Effects of prostaglandin E 2 on gene expression in primary osteoblastic cells from prostaglandin receptor knockout mice

Abstract

Recent studies have shown that stimulation of osteoclastogenesis in cocultures of osteoblasts and spleen cells in response to prostaglandin E 2 (PGE 2) is markedly decreased when the osteoblasts are derived from cells lacking either the EP 2 or the EP 4 receptor. Induction of osteoclast formation requires upregulation of receptor activator of nuclear factor-κB ligand (RANKL) on cells of the osteoblastic lineage, which then binds to the RANK receptor on cells of the osteoclast lineage. Osteoprotegerin (OPG) is a decoy receptor for RANKL that can block its interaction with RANK. In addition, macrophage-colony stimulating factor (M-CSF) is essential for osteoclast formation. Finally, PGE 2 can increase interleukin-6 (IL-6), which may further enhance osteoclastogenesis. To study the relative influence of the EP 2 and EP 4 receptors on response of these factors to PGE 2, we examined mRNA levels for RANKL, OPG, M-CSF, and IL-6 in primary osteoblastic cell cultures derived from two lines of EP 2 knockout mice (EP 2−/−) and one line of EP 4 knockout mice (EP 4−/−) and the relevant wild-type controls (EP 2+/+ and EP 4+/+). The responses of cells from wild-type animals of all three lines were similar. After PGE 2 treatment, RANKL mRNA levels were increased at 2 h, and this was sustained over 72 h. Basal RANKL expression was moderately reduced in EP 2−/− cells and markedly reduced in EP 4−/− cells.

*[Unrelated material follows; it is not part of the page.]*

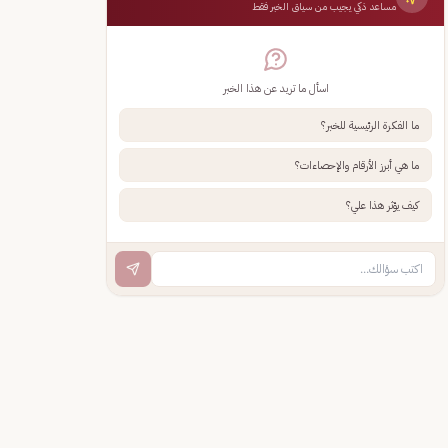
مساعد ذكي يجيب من سياق الخبر فقط
اسأل ما تريد عن هذا الخبر
ما الفكرة الرئيسية للخبر؟
ما هي أبرز الأرقام والإحصاءات؟
كيف يؤثر هذا علي؟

PGE 2 increased RANKL mRNA in EP 2−/− cells and EP 4−/− cells, but the levels were significantly reduced compared with wild-type cells. There were no consistent changes in expression of M-CSF or OPG in the different genotypes or with PGE 2 treatment. IL-6 mRNA was variably increased by PGE 2 in both wild-type and knockout cells, although the absolute levels were somewhat lower in both EP 2−/− and EP 4 −/− cultures. Parathyroid hormone (PTH) increased RANKL and IL-6 and decreased OPG mRNA levels similarly in both wild-type and EP 2−/− or EP 4−/− cells. The major defect in the response to PGE 2 in animals lacking either EP 2 or EP 4 receptors is a reduction in basal and stimulated RANKL levels. Loss of EP 4 receptor appears to have a greater effect on basal RANKL expression than EP 2.